### Task
From the first line to the last, please print the entries exactly, omitting pictures.

### Supplied data
[Start of Attachment]

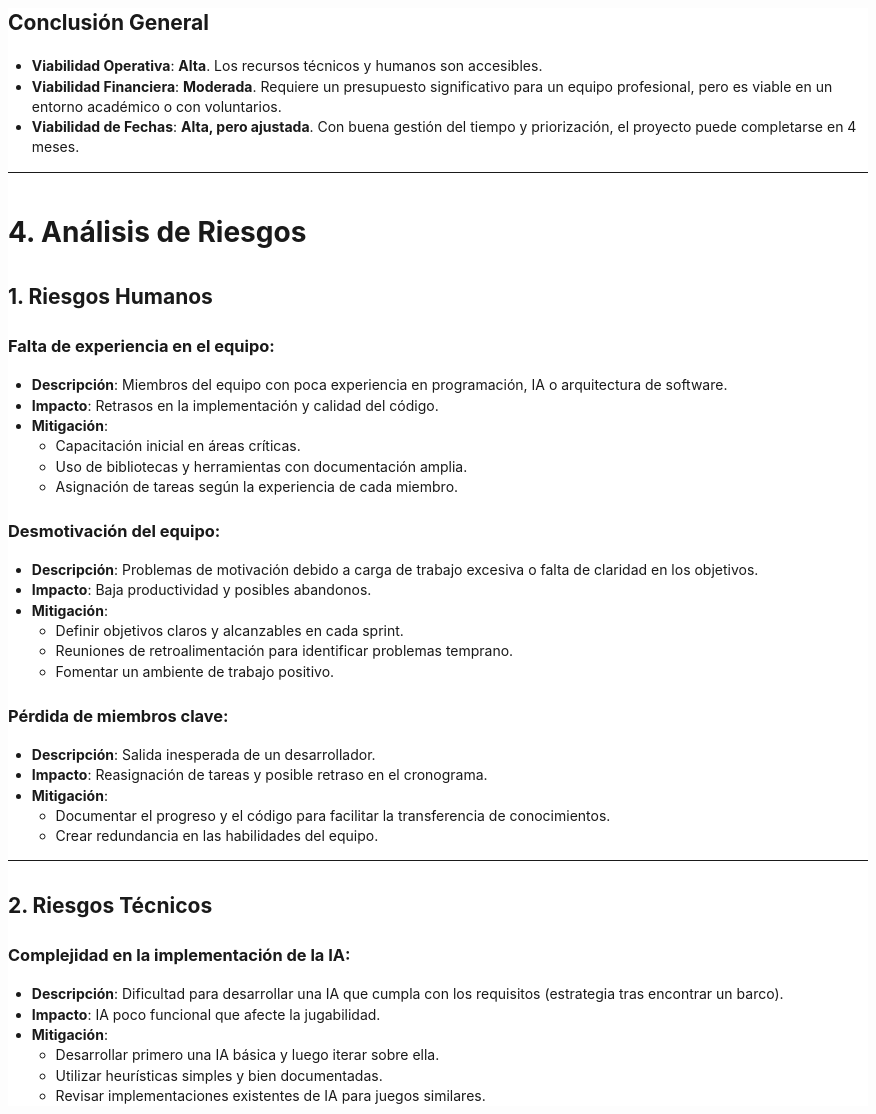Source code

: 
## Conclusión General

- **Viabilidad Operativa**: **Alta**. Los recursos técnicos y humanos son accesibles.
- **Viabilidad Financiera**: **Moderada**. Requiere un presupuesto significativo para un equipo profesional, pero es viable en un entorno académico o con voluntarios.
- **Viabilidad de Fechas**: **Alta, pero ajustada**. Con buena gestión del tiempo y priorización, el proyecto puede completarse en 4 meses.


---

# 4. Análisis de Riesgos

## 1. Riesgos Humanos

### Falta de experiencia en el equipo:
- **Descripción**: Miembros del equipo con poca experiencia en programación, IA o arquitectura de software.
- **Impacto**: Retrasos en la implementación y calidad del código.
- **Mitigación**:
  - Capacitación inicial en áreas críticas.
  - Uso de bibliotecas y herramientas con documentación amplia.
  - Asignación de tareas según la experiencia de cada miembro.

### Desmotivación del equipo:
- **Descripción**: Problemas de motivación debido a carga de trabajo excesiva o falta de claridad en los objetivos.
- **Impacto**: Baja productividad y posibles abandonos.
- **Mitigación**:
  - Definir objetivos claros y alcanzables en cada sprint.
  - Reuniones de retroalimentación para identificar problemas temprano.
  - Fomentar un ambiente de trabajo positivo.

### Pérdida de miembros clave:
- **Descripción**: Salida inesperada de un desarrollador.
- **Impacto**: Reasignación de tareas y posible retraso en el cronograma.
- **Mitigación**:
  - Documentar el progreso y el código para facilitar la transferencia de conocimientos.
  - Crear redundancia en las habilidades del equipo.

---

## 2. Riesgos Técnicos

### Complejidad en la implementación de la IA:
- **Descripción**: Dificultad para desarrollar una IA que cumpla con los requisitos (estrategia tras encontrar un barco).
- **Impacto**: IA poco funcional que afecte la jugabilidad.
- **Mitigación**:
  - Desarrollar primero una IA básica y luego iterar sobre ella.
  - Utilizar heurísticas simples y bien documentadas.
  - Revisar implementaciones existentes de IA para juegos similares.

[End of Attachment]

### Written answer
Source code

: 
## Conclusión General

- **Viabilidad Operativa**: **Alta**. Los recursos técnicos y humanos son accesibles.
- **Viabilidad Financiera**: **Moderada**. Requiere un presupuesto significativo para un equipo profesional, pero es viable en un entorno académico o con voluntarios.
- **Viabilidad de Fechas**: **Alta, pero ajustada**. Con buena gestión del tiempo y priorización, el proyecto puede completarse en 4 meses.


---

# 4. Análisis de Riesgos

## 1. Riesgos Humanos

### Falta de experiencia en el equipo:
- **Descripción**: Miembros del equipo con poca experiencia en programación, IA o arquitectura de software.
- **Impacto**: Retrasos en la implementación y calidad del código.
- **Mitigación**:
  - Capacitación inicial en áreas críticas.
  - Uso de bibliotecas y herramientas con documentación amplia.
  - Asignación de tareas según la experiencia de cada miembro.

### Desmotivación del equipo:
- **Descripción**: Problemas de motivación debido a carga de trabajo excesiva o falta de claridad en los objetivos.
- **Impacto**: Baja productividad y posibles abandonos.
- **Mitigación**:
  - Definir objetivos claros y alcanzables en cada sprint.
  - Reuniones de retroalimentación para identificar problemas temprano.
  - Fomentar un ambiente de trabajo positivo.

### Pérdida de miembros clave:
- **Descripción**: Salida inesperada de un desarrollador.
- **Impacto**: Reasignación de tareas y posible retraso en el cronograma.
- **Mitigación**:
  - Documentar el progreso y el código para facilitar la transferencia de conocimientos.
  - Crear redundancia en las habilidades del equipo.

---

## 2. Riesgos Técnicos

### Complejidad en la implementación de la IA:
- **Descripción**: Dificultad para desarrollar una IA que cumpla con los requisitos (estrategia tras encontrar un barco).
- **Impacto**: IA poco funcional que afecte la jugabilidad.
- **Mitigación**:
  - Desarrollar primero una IA básica y luego iterar sobre ella.
  - Utilizar heurísticas simples y bien documentadas.
  - Revisar implementaciones existentes de IA para juegos similares.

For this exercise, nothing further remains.